→ GOAL OF THE EXERCISE
Please return the data that follows precisely as written, but without the images.

→ DATASET CONTENT
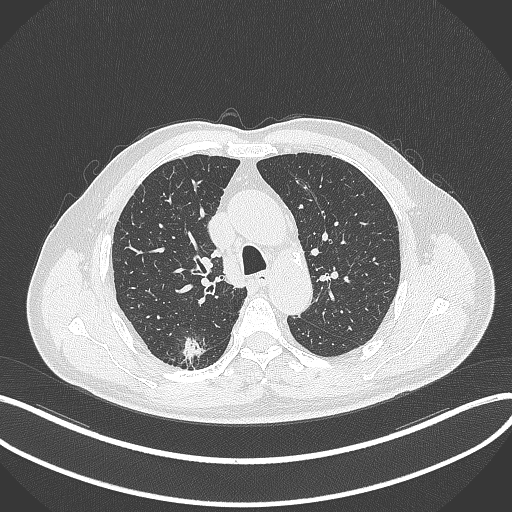
Chest CT, one axial slice; position 261 of 359 along the scan axis; 120 kVp; lung window (W 1500 / L -600 HU); 1 mm slice thickness; 512 × 512 image matrix, field of view 400 × 400 mm. Male patient, age 69 years. Case-level facts recorded for this patient, not image findings: clinical TNM (as recorded): T1b N0 M0.
Outlined on this slice (bounding box drawn by a radiologist):
- lung tumour (recorded histology: adenocarcinoma): box from (x=181, y=332) to (x=204, y=366) px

→ RESULT FOR THIS EXERCISE
Chest CT, one axial slice; position 261 of 359 along the scan axis; 120 kVp; lung window (W 1500 / L -600 HU); 1 mm slice thickness; 512 × 512 image matrix, field of view 400 × 400 mm. Male patient, age 69 years. Case-level facts recorded for this patient, not image findings: clinical TNM (as recorded): T1b N0 M0.
Outlined on this slice (bounding box drawn by a radiologist):
- lung tumour (recorded histology: adenocarcinoma): box from (x=181, y=332) to (x=204, y=366) px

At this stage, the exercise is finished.